Il fallait donc trouver un substitut à l’échec politique du coup de force du 11 mars. Ce substitut, c’est le sacrifice du pion Bouteflika et des siens par le régime qui compte se donner du temps pour se régénérer. Apparemment, la nomination toute récente d’un gouvernement viserait à couper l’herbe sous le pied du chef d’état-major. Ce n’est encore qu’une manœuvre dangereuse qui complique la situation, notamment parce qu’il comporte l’actuel chef d’état-major qui veut destituer le président !

L’article 28 de la Constitution ne fait pas de l’ANP la garante de l’ordre constitutionnel ni ne lui donne la mission d’assurer la continuité de l’état

Le communiqué du MDN justifie la «proposition» du chef d’état-major par l’article 28 de la Constitution. Cet article compte trois alinéas. En vertu du premier, «La consolidation et le développement du potentiel de défense de la nation s’organisent autour de l’Armée nationale populaire» ; le deuxième dispose que «L’Armée nationale populaire a pour mission permanente la sauvegarde de l’indépendance nationale et la défense de la souveraineté nationale» ; enfin, selon le troisième, «[L’ANP] est chargée d’assurer la défense de l’unité et de l’intégrité territoriale du pays, ainsi que la protection de son espace terrestre, de son espace aérien et des différentes zones de son domaine maritime».

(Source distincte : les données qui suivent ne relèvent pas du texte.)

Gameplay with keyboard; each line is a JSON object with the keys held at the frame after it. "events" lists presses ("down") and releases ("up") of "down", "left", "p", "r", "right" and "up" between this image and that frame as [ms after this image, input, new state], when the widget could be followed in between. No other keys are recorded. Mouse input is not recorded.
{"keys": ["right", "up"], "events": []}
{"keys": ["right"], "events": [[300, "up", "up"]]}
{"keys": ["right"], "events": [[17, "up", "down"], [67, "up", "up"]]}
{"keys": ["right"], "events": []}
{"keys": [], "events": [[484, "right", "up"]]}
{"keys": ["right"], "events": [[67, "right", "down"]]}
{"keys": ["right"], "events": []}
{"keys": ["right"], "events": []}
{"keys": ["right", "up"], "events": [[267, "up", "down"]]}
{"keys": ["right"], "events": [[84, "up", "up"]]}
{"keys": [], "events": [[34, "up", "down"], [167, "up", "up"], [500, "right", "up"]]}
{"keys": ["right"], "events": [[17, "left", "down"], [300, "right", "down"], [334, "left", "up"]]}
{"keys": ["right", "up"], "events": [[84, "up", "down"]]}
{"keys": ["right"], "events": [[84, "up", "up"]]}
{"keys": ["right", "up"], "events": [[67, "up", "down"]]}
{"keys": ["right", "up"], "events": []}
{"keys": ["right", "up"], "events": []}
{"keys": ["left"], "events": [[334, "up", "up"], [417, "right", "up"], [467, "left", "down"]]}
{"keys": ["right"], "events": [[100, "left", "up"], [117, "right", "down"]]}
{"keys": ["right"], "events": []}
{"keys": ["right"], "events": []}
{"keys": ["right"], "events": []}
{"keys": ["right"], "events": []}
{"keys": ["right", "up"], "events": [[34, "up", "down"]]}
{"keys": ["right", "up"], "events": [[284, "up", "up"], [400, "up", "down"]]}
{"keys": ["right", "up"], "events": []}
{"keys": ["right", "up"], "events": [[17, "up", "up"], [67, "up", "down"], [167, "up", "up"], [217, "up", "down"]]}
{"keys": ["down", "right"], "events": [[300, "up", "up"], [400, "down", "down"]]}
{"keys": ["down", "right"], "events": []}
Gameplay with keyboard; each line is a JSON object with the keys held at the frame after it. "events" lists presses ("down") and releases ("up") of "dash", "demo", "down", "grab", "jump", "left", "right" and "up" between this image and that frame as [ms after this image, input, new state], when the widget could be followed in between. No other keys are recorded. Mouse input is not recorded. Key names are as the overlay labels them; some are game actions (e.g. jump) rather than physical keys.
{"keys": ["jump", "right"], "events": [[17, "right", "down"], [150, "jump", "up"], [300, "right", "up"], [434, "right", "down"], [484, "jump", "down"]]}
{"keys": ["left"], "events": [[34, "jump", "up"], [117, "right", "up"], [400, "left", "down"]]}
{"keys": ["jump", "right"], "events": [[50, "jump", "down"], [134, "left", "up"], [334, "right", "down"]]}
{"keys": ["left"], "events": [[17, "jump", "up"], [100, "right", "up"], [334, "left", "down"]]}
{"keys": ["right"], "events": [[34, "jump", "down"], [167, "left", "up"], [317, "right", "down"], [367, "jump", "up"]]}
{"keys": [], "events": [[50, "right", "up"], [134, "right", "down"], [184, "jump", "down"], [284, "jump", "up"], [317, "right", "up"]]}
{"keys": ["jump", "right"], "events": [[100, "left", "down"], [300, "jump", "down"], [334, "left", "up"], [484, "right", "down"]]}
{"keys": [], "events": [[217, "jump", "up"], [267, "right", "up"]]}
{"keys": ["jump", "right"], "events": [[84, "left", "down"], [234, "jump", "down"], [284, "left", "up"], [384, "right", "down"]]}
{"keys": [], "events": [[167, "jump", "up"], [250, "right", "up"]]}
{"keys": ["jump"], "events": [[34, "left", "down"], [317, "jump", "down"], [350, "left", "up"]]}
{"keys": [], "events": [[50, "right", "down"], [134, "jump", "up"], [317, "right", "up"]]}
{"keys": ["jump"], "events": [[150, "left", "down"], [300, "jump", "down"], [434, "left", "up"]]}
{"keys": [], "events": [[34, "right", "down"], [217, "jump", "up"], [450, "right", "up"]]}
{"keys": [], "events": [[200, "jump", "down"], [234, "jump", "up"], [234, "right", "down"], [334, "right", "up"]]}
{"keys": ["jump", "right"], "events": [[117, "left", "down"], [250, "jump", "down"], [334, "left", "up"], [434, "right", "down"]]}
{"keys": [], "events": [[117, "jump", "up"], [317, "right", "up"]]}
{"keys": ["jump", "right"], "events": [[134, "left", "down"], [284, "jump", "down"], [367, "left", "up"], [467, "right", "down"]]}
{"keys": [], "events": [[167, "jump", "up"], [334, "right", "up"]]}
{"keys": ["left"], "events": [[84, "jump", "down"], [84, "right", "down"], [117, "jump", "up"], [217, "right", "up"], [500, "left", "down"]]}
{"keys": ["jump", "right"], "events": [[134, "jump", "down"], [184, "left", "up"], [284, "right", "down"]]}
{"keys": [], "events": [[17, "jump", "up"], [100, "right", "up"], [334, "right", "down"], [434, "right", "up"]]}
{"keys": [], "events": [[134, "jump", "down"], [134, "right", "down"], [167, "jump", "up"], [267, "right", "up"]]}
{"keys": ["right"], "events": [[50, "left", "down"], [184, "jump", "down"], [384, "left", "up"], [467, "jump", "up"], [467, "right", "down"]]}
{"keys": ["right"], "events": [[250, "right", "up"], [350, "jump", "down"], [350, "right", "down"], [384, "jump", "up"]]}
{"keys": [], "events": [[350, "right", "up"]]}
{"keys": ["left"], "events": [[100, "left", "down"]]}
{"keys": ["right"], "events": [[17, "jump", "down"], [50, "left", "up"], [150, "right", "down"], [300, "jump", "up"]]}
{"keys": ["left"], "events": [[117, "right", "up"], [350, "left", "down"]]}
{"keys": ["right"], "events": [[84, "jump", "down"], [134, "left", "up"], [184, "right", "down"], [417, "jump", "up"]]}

A la lecture de l’article 28 dans sa totalité, il est aisé de comprendre que c’est le 2e alinéa qui est invoqué comme fondement de la «proposition» du chef d’état-major de l’ANP. Or, c’est une interprétation de l’expression «souveraineté nationale» très extensible que fait là le chef d’état-major. En effet, bien que l’expression soit la même dans les deux articles, on peut affirmer que la «souveraineté nationale» dont il est question à l’article 28 est la souveraineté de l’Etat algérien dans la sphère du droit international, selon laquelle aucune autorité n’est supérieure à l’Etat algérien dans l’ordre international. Quant à la «souveraineté nationale» de l’article 7, c’est celle du peuple algérien source de tout pouvoir, dans la sphère du droit constitutionnel.

Les travaux préparatoires de la Constitution de 1996 montrent clairement que le modèle turc qui fait de l’armée la garante de l’ordre constitutionnel n’a pas été retenu. Le rapport de la «Commission 2005» installée en février 1993 par le Haut-Comité d’Etat avait proposé d’attribuer à l’armée la mission de «gardienne des institutions publiques et chargée d’assurer la continuité de l’Etat ainsi que sa forme républicaine et pluraliste» dans la future Constitution destinée à remplacer celle de 1989. Cette proposition n’a pas été retenue. Plus tard, le groupe ad hoc de révision de la Constitution installé par… Liamine Zeroual, en sa qualité de président de la République, proposa de faire de l’ANP la «garante de l’ordre constitutionnel» .

Cette proposition ne fut pas non plus retenue. En effet, en vertu de l’article 84, le garant de la Constitution est le président de la République, celui-là même qui l’a violée le 11 mars sans réaction du Haut commandement militaire qui est comptable de cette violation. Par conséquent, sur le plan constitutionnel, les travaux préparatoires de la Constitution de 1996 montrent sans ambiguïté que l’alinéa 2 de l’article 28 ne peut en aucun cas être interprété comme accordant à l’ANP la mission de protectrice et garante de l’ordre constitutionnel ou de gardienne des institutions publiques et de la continuité de l’Etat.

En pratique, il est d’ailleurs difficile aujourd’hui pour le Haut commandement militaire de se poser en garant de l’ordre constitutionnel, dont les articles 7 et 8 de la Constitution, après avoir laissé faire de nombreuses violations sans réagir. Sa crédibilité est entamée.
Le communiqué du MDN prétend contre toute évidence que le peuple est sorti dans la rue le 29 mars pour demander l’application de l’article 102.

Or, cette «proposition» du chef d’état-major a eu pour effet qu’il soit visé personnellement par les manifestants qui, jusque-là, avaient épargné le Haut-commandement militaire et l’institution militaire dans son ensemble par souci de la cohésion nationale et dans l’espoir qu’elle saborde le régime. La «proposition» de recourir à l’article 102 a eu l’effet redouté par les rédacteurs de la Constitution de 1996 lorsqu’ils ont finalement renoncé à donner à l’armée le rôle de garante de la Constitution et gardienne de la continuité de l’Etat.